> _Activity_:
Can you write out all of the material below line for line, without changing anything?

━━━━━ Provided material ━━━━━

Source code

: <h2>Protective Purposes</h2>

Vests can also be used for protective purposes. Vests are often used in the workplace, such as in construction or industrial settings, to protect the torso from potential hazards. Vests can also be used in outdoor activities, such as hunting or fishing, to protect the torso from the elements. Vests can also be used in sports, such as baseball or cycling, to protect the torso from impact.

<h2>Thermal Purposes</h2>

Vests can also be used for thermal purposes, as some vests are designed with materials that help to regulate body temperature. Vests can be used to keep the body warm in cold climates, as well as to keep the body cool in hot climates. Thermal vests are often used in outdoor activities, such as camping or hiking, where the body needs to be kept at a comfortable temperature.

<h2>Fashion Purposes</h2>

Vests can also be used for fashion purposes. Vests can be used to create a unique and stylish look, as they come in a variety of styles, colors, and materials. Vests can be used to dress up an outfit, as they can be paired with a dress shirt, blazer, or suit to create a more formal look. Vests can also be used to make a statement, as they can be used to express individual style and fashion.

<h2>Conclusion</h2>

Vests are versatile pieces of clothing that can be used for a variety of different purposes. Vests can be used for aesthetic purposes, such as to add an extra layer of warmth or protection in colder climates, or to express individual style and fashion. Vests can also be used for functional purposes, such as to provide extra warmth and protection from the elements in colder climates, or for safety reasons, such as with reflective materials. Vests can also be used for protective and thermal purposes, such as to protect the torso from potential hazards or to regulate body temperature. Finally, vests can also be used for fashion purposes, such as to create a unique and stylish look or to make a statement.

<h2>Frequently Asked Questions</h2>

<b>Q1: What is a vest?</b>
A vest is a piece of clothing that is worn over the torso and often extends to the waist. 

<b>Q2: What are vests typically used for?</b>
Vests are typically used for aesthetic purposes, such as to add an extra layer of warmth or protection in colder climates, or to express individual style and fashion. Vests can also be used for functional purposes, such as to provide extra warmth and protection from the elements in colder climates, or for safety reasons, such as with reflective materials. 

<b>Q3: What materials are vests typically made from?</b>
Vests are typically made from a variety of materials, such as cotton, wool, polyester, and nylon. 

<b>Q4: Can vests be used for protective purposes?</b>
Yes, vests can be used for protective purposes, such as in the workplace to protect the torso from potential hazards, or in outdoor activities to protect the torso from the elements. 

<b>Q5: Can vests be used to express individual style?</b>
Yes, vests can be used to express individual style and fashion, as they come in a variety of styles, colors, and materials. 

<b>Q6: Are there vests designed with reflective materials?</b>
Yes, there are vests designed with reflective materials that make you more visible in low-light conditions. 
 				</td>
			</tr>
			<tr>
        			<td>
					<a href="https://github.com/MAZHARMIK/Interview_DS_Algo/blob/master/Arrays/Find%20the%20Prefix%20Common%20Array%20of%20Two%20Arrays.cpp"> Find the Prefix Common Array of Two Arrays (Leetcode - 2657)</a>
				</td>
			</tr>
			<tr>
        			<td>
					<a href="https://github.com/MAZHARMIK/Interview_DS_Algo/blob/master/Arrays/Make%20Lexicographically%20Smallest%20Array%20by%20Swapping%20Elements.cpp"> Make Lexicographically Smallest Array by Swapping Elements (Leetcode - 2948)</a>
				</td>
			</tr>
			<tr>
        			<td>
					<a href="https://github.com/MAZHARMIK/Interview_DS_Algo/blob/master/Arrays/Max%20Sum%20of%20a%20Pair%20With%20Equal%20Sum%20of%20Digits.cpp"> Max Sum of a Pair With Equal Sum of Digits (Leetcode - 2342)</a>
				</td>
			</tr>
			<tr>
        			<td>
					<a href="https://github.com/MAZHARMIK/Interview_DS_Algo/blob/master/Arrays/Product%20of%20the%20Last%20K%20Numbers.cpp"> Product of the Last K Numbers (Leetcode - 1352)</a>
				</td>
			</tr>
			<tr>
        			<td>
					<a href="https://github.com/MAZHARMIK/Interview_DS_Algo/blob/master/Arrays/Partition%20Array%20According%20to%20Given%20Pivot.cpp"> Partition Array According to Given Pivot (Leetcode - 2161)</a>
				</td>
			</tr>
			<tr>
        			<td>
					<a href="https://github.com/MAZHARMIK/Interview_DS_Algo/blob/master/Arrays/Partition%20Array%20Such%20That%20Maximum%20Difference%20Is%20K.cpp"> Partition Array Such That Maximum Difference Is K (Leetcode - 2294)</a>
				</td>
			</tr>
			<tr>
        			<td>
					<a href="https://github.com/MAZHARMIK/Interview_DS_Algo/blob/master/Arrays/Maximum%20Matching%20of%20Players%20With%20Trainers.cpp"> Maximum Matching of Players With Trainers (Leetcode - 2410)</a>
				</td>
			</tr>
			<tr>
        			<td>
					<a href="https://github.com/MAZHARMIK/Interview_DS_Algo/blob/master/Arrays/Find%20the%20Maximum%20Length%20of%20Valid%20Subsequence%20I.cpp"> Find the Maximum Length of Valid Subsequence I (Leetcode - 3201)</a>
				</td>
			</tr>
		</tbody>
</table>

━━━━━

> _Answer space_:
Source code

: <h2>Protective Purposes</h2>

Vests can also be used for protective purposes. Vests are often used in the workplace, such as in construction or industrial settings, to protect the torso from potential hazards. Vests can also be used in outdoor activities, such as hunting or fishing, to protect the torso from the elements. Vests can also be used in sports, such as baseball or cycling, to protect the torso from impact.

<h2>Thermal Purposes</h2>

Vests can also be used for thermal purposes, as some vests are designed with materials that help to regulate body temperature. Vests can be used to keep the body warm in cold climates, as well as to keep the body cool in hot climates. Thermal vests are often used in outdoor activities, such as camping or hiking, where the body needs to be kept at a comfortable temperature.

<h2>Fashion Purposes</h2>

Vests can also be used for fashion purposes. Vests can be used to create a unique and stylish look, as they come in a variety of styles, colors, and materials. Vests can be used to dress up an outfit, as they can be paired with a dress shirt, blazer, or suit to create a more formal look. Vests can also be used to make a statement, as they can be used to express individual style and fashion.

<h2>Conclusion</h2>

Vests are versatile pieces of clothing that can be used for a variety of different purposes. Vests can be used for aesthetic purposes, such as to add an extra layer of warmth or protection in colder climates, or to express individual style and fashion. Vests can also be used for functional purposes, such as to provide extra warmth and protection from the elements in colder climates, or for safety reasons, such as with reflective materials. Vests can also be used for protective and thermal purposes, such as to protect the torso from potential hazards or to regulate body temperature. Finally, vests can also be used for fashion purposes, such as to create a unique and stylish look or to make a statement.

<h2>Frequently Asked Questions</h2>

<b>Q1: What is a vest?</b>
A vest is a piece of clothing that is worn over the torso and often extends to the waist. 

<b>Q2: What are vests typically used for?</b>
Vests are typically used for aesthetic purposes, such as to add an extra layer of warmth or protection in colder climates, or to express individual style and fashion. Vests can also be used for functional purposes, such as to provide extra warmth and protection from the elements in colder climates, or for safety reasons, such as with reflective materials. 

<b>Q3: What materials are vests typically made from?</b>
Vests are typically made from a variety of materials, such as cotton, wool, polyester, and nylon. 

<b>Q4: Can vests be used for protective purposes?</b>
Yes, vests can be used for protective purposes, such as in the workplace to protect the torso from potential hazards, or in outdoor activities to protect the torso from the elements. 

<b>Q5: Can vests be used to express individual style?</b>
Yes, vests can be used to express individual style and fashion, as they come in a variety of styles, colors, and materials. 

<b>Q6: Are there vests designed with reflective materials?</b>
Yes, there are vests designed with reflective materials that make you more visible in low-light conditions. 
 				</td>
			</tr>
			<tr>
        			<td>
					<a href="https://github.com/MAZHARMIK/Interview_DS_Algo/blob/master/Arrays/Find%20the%20Prefix%20Common%20Array%20of%20Two%20Arrays.cpp"> Find the Prefix Common Array of Two Arrays (Leetcode - 2657)</a>
				</td>
			</tr>
			<tr>
        			<td>
					<a href="https://github.com/MAZHARMIK/Interview_DS_Algo/blob/master/Arrays/Make%20Lexicographically%20Smallest%20Array%20by%20Swapping%20Elements.cpp"> Make Lexicographically Smallest Array by Swapping Elements (Leetcode - 2948)</a>
				</td>
			</tr>
			<tr>
        			<td>
					<a href="https://github.com/MAZHARMIK/Interview_DS_Algo/blob/master/Arrays/Max%20Sum%20of%20a%20Pair%20With%20Equal%20Sum%20of%20Digits.cpp"> Max Sum of a Pair With Equal Sum of Digits (Leetcode - 2342)</a>
				</td>
			</tr>
			<tr>
        			<td>
					<a href="https://github.com/MAZHARMIK/Interview_DS_Algo/blob/master/Arrays/Product%20of%20the%20Last%20K%20Numbers.cpp"> Product of the Last K Numbers (Leetcode - 1352)</a>
				</td>
			</tr>
			<tr>
        			<td>
					<a href="https://github.com/MAZHARMIK/Interview_DS_Algo/blob/master/Arrays/Partition%20Array%20According%20to%20Given%20Pivot.cpp"> Partition Array According to Given Pivot (Leetcode - 2161)</a>
				</td>
			</tr>
			<tr>
        			<td>
					<a href="https://github.com/MAZHARMIK/Interview_DS_Algo/blob/master/Arrays/Partition%20Array%20Such%20That%20Maximum%20Difference%20Is%20K.cpp"> Partition Array Such That Maximum Difference Is K (Leetcode - 2294)</a>
				</td>
			</tr>
			<tr>
        			<td>
					<a href="https://github.com/MAZHARMIK/Interview_DS_Algo/blob/master/Arrays/Maximum%20Matching%20of%20Players%20With%20Trainers.cpp"> Maximum Matching of Players With Trainers (Leetcode - 2410)</a>
				</td>
			</tr>
			<tr>
        			<td>
					<a href="https://github.com/MAZHARMIK/Interview_DS_Algo/blob/master/Arrays/Find%20the%20Maximum%20Length%20of%20Valid%20Subsequence%20I.cpp"> Find the Maximum Length of Valid Subsequence I (Leetcode - 3201)</a>
				</td>
			</tr>
		</tbody>
</table>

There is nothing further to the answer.